Saturday, 11 October 2014

ALBUM REVIEW - Scar Symmetry - "The Singularity, Phase I: Neohumanity"

Time for another album review. It's been a while.

Up today: Death Jovi, with their newest album (and first of a THREE PART album cycle [holy shitballs]), 'Neohumanity'. I'll not use the full title as it's nearly as cumbersome as the title to SikTh's first disc is.

SCAR SYMMETRY - The Singularity (Phase 1 – Neohumanity)

So, what's on play here? Well, more of the same, really. If you know Scar Symmetry's previous material, you'll know what to expect here. They have the same sort of consistency that Lamb of God have with their style, in that there is a defined sound, with dual lead harmonies, technical widdles, alternating gruff and clean vocals and rapid rhythms. There's also science fiction. Lots of science fiction.

The album's first tracks open up with the concept of the album laid out, and nearly immediately we can tell Per Nilsson has been listening to Chimpspanner (the opening riff to 'Neohuman' wouldn't sound amiss in Ortiz's 'Mobius' suite). Growler Roberth Karlsson is sounding like a bear who's gone and caught his ballsack in a trap (as per usual - it's a very angry growl indeed) whilst clean singer Lars Palmqvist has added what I can only describe as a haunting quality to his delivery again, which seemed absent on The Unseen Empire (2011), and the return of this is welcome indeed. Henrik Ohlsson's drumming is tight, fast and chaotic, and Kenneth Seil's criminally underrated bass abuse again provides a simultaneous lockstep and counterpoint to Per's melodies. For anyone to keep up with that man is impressive, but on a bass? Doubly so. Buy him a beer.

The lyrics are predictably corny, but that's fine, because Scar Symmetry embrace cheese in a way that only Swedes can (Sabaton, anyone?). The spoken word ending to the incredibly ominous 'The Cryonic Harvest' is cheddar in purest form, even down to the atypical not-quite-perfect English that Swedish bands so often give us, but that I see as a very endearing quality. The first single 'Limits to Infinity' is amazingly catchy with a sledgehammer breakdown.

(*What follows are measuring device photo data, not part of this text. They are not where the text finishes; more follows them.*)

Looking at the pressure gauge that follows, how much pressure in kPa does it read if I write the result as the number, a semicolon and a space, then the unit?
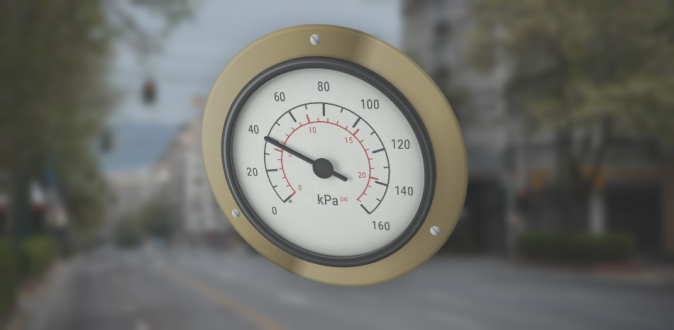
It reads 40; kPa
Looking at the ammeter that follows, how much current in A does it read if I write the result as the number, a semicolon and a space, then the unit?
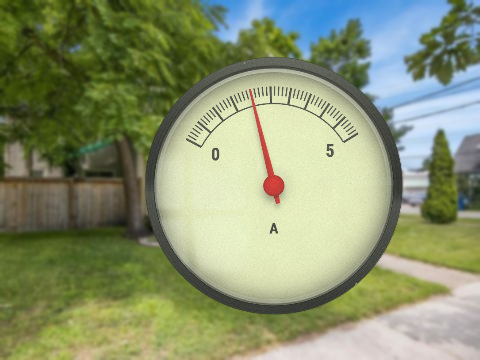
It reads 2; A
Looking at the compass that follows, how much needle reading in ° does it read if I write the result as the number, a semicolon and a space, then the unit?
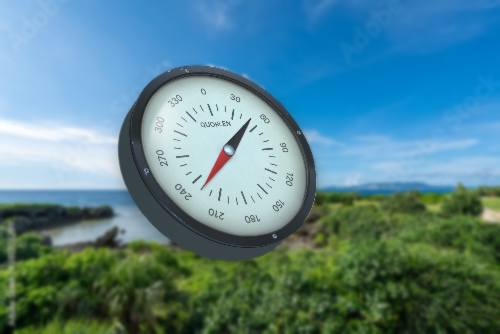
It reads 230; °
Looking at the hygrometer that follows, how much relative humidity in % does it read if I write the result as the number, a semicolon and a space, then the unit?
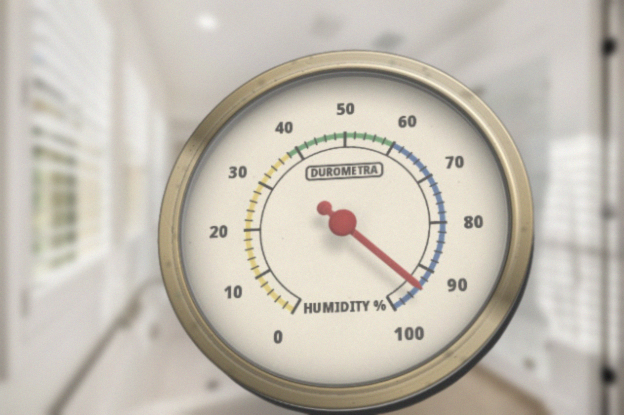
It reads 94; %
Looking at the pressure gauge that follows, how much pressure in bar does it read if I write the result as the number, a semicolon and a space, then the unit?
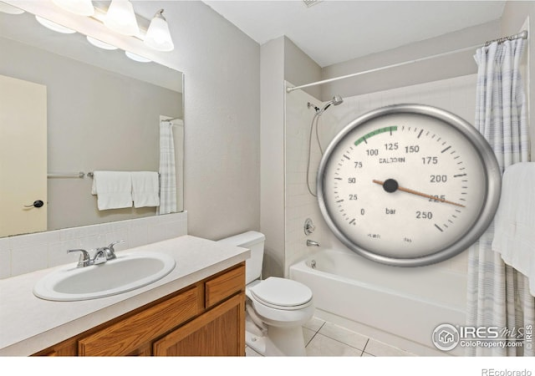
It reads 225; bar
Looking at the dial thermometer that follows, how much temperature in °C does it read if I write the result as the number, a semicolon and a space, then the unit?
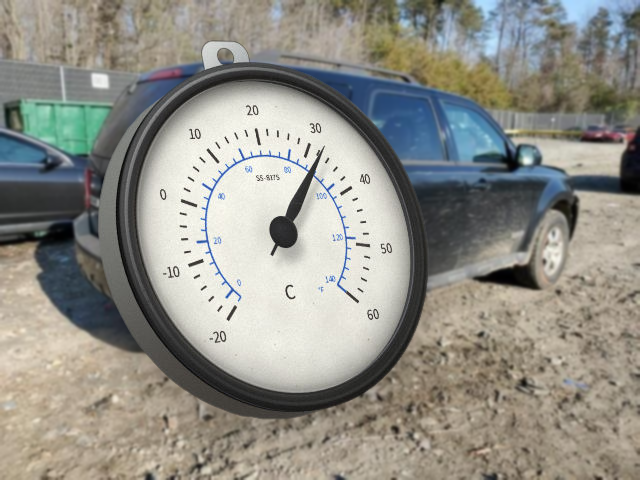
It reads 32; °C
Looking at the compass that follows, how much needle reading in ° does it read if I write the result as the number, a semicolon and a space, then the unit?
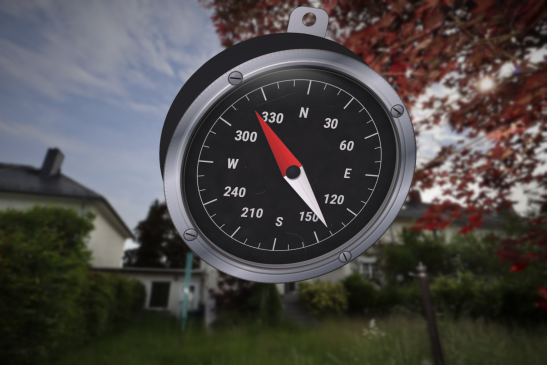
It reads 320; °
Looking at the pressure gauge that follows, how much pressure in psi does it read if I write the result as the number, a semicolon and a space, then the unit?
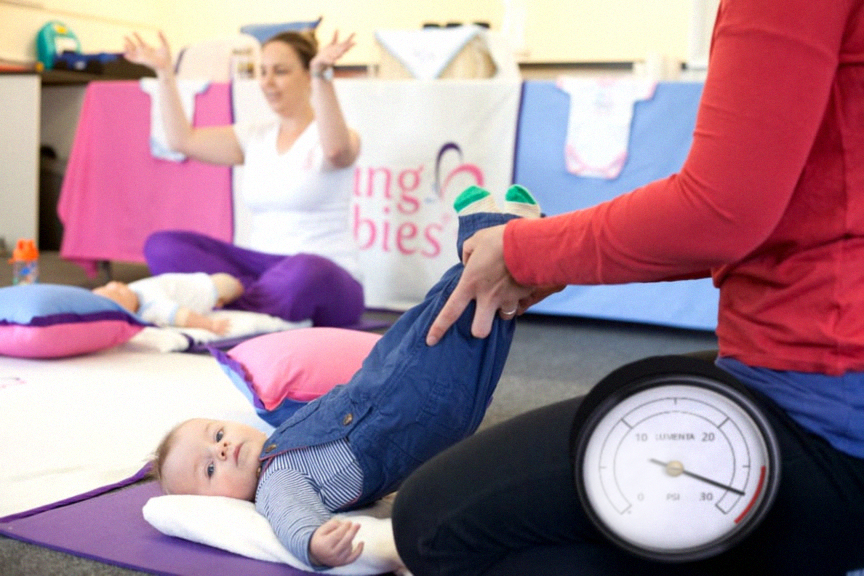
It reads 27.5; psi
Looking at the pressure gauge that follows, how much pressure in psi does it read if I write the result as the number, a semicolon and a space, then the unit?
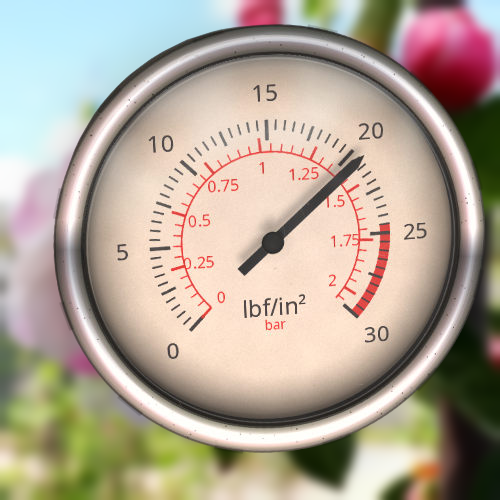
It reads 20.5; psi
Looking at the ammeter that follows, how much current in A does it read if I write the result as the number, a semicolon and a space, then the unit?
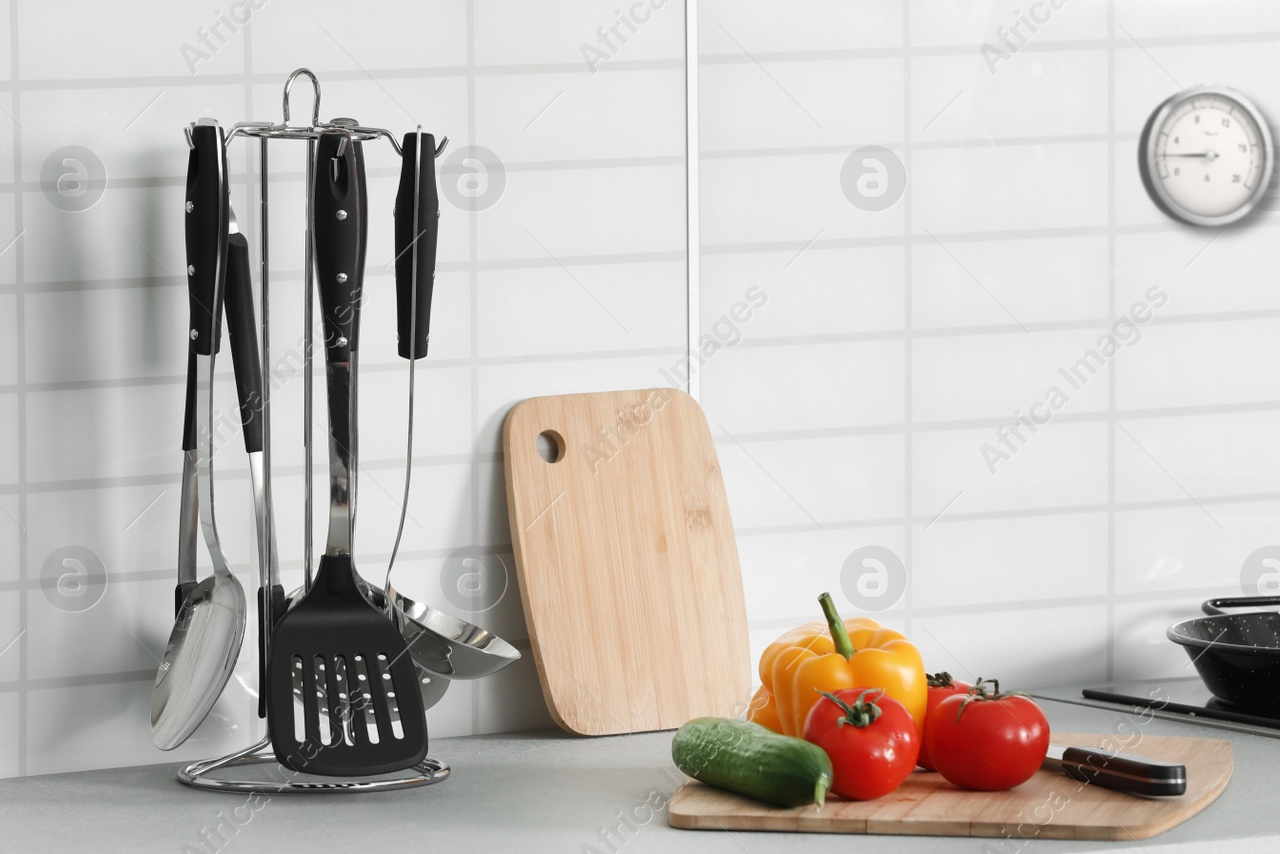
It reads 2; A
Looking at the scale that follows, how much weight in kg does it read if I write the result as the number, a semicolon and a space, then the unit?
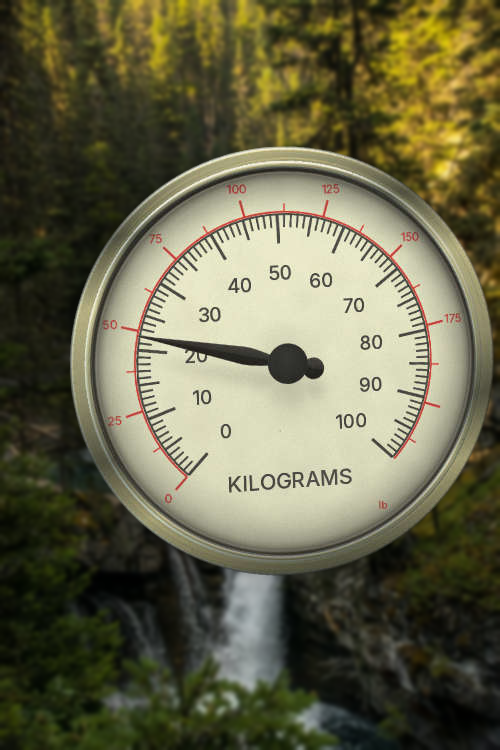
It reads 22; kg
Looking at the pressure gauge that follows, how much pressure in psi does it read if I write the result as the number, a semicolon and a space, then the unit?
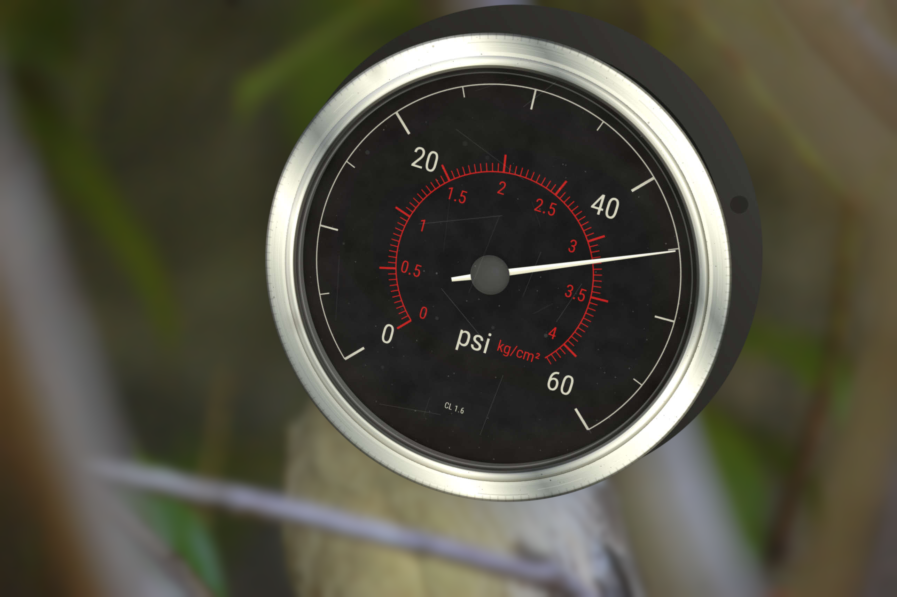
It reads 45; psi
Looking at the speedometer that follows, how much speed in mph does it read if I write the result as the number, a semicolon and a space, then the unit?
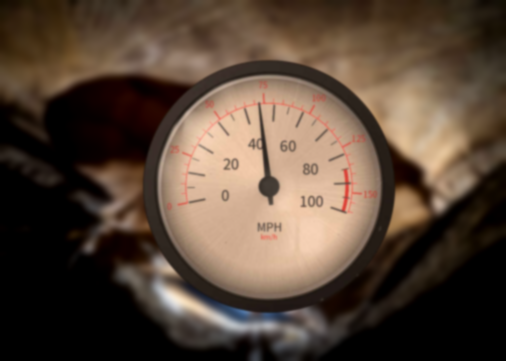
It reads 45; mph
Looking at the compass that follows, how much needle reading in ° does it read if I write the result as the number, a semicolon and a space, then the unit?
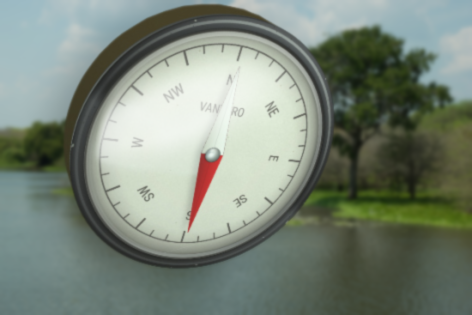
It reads 180; °
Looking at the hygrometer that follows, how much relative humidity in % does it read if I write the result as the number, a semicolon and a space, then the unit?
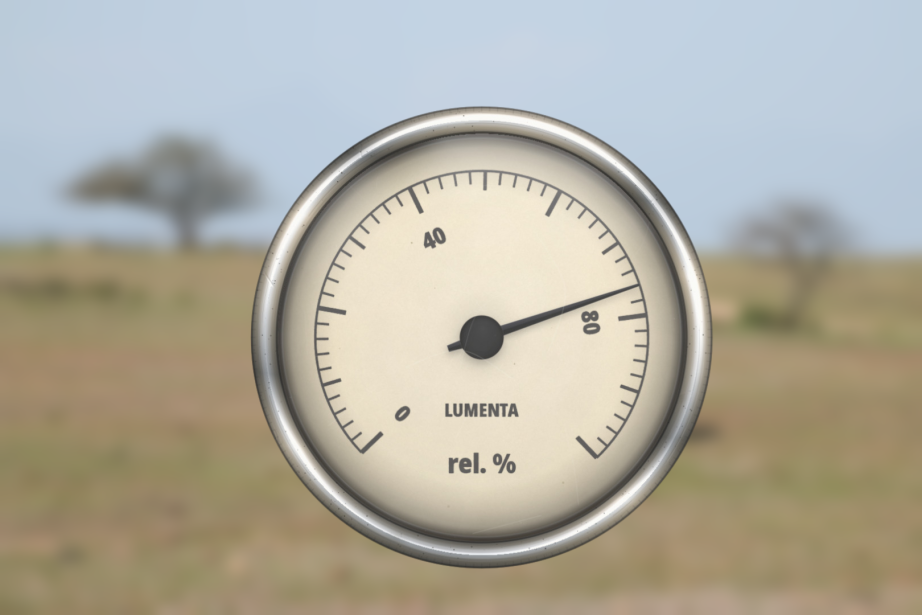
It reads 76; %
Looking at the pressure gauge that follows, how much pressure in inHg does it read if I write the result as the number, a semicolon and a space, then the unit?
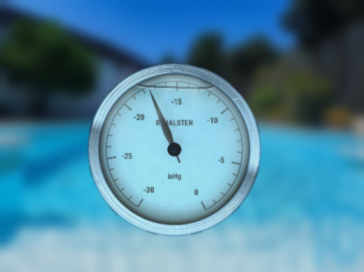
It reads -17.5; inHg
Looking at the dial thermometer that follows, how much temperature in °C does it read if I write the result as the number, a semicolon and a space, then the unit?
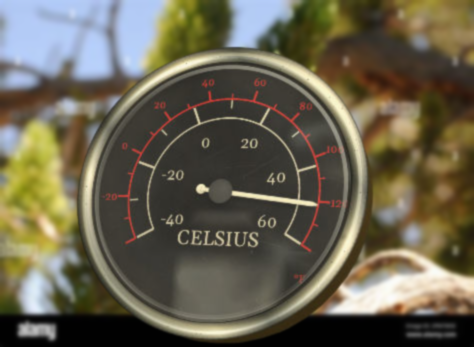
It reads 50; °C
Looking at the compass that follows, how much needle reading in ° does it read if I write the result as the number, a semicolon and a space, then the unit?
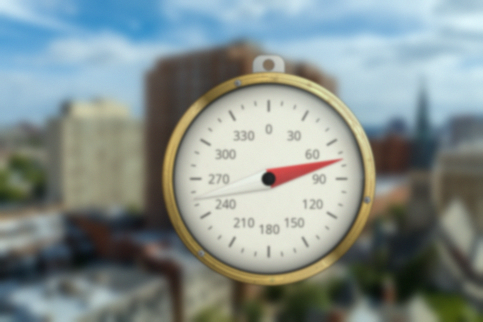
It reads 75; °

You'd think eight tracks would be a bit of a gip, but no. We have Dream Theater song lengths on occasion here, and so the disc lasts for near on 45 minutes. It's not the first time Scar Symmetry have touched on Dream Theater stylings - I'm sure this is a coincidence, but check out the introduction to 'Ghost Prototype II' and 'The Count of Tuscany'. Both discs are also from the same year. Spooky. To return to topic, the increased song length on 'Neohuman' and 'Technocalyptic Cybergeddon' works very well, and provides a nice balance to the radio length tracks on offer.

The album presently scores at a solid 9/10, and only misses the ten by virtue of brevity. But it's one in three. I'm good to wait for the rest to come.